Trying to setup a Graphite/Carbon cluster. I have an elastic load balancer that directs traffic between two nodes in my cluster, each with one web app, relay, and cache.
In this example, I sent 1000 counts for Metric1 to the cluster.
Here's a diagram:
The problem
As seen above in the diagram, each server holds approximately half of the actual metric count. When queried via the web app, it only returns one half of the actual count. According to this fantastic post, this is expected behavior, because the web app returns the first result it sees. This implies (and is documented) that only complete counts should be stored on nodes (in my example, one or both of the nodes should have 1000.)
So my issue appears to be the improper sharding and replication of the count. In my example above, when a new count comes in from the web, it can be redirected to either NodeA or NodeB. I had assumed that counts can enter the cluster via any relay. To test this assumption, I removed the load balancer from the cluster, and directed all incoming counts to NodeA's relay. This worked: the full count appeared on one node, then replicated to the second, and the full count was returned correctly from the web app.
My question
The carbon-relay
appears to act as an application-level load balancer. This is fine, however I'm concerned that when inbound traffic becomes too great, using a single carbon-relay
as a load balancer will become a bottleneck, and single point of failure. I'd much prefer to use an actual load balancer to evenly distribute incoming traffic across the cluster's relays. However, carbon-relay
doesn't seem to play nice, hence the problem illustrated above.
- Why did the relay cluster split Metric1 between the two caches in the above scenario? (When a load balancer distributed the input into different relays?)
- Can I use an elastic load balancer in front of my Graphite/Carbon cluster? Have I misconfigured my cluster for this purpose?
- If I can't, should I put my primary
carbon-relay
on its own box to function as a load balancer?
Turns out my config's
DESTINATIONS
actually pointed to thecarbon-cache
s instead of the othercarbon-relay
, via a typo of the port #. Fixing the config to actually represent the diagram pictured in the question seemed to fix the problem: data now appears in complete form on each node (after replication.)As a side note however, I am now suffering from a problem of inconsistent results from the web app's render API, as detailed in this question. It may or may not be related to the configuration detailed above.

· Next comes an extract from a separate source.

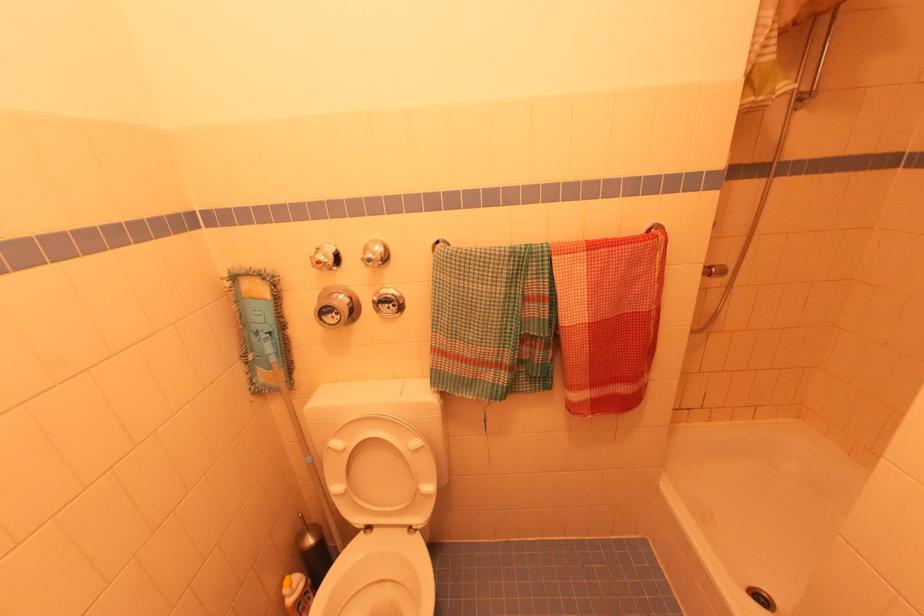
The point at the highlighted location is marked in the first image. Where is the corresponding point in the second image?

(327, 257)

What you have is an authority problem. Using Whisper, each time series database needs to be owned by one and only carbon-cache daemon, or you run into the consistency problems you're seeing. carbon-relay attempts to address this problem by sending the same time series consistently to the same endpoint. You can do this with either the regex-based rule engine, or by using consistent hashing.
My recommendation would be to not over-engineer the problem, scale up until you can't anymore, and only then scale out. We have a single carbon-relay handling 350,000 metrics every 60 seconds with no problems on a single 5-year-old Westmere EP core. If you're using consistent hashing, it's a very low-cost operation to figure out where to route a metric downstream. If you're using a mass of regex rules, that's a lot of string matching and you can hit a performance wall much faster.
The Whisper database is not especially performant. In all likelihood, you're going to hit an I/O performance bottleneck long before the relay starts giving you problems. You are completely overthinking your architecture.
If and when you really need to scale out beyond what a single node is able to give you, you can either route to a specific relay based on client configuration management logic, or you can set up an ELB that routes to multiple relays that each run on the same set of rules and route metrics to the same endpoints. I believe this would require you to use regex-based matching, but consistent hashing might work too if your relays are the same version; I've never tested this approach.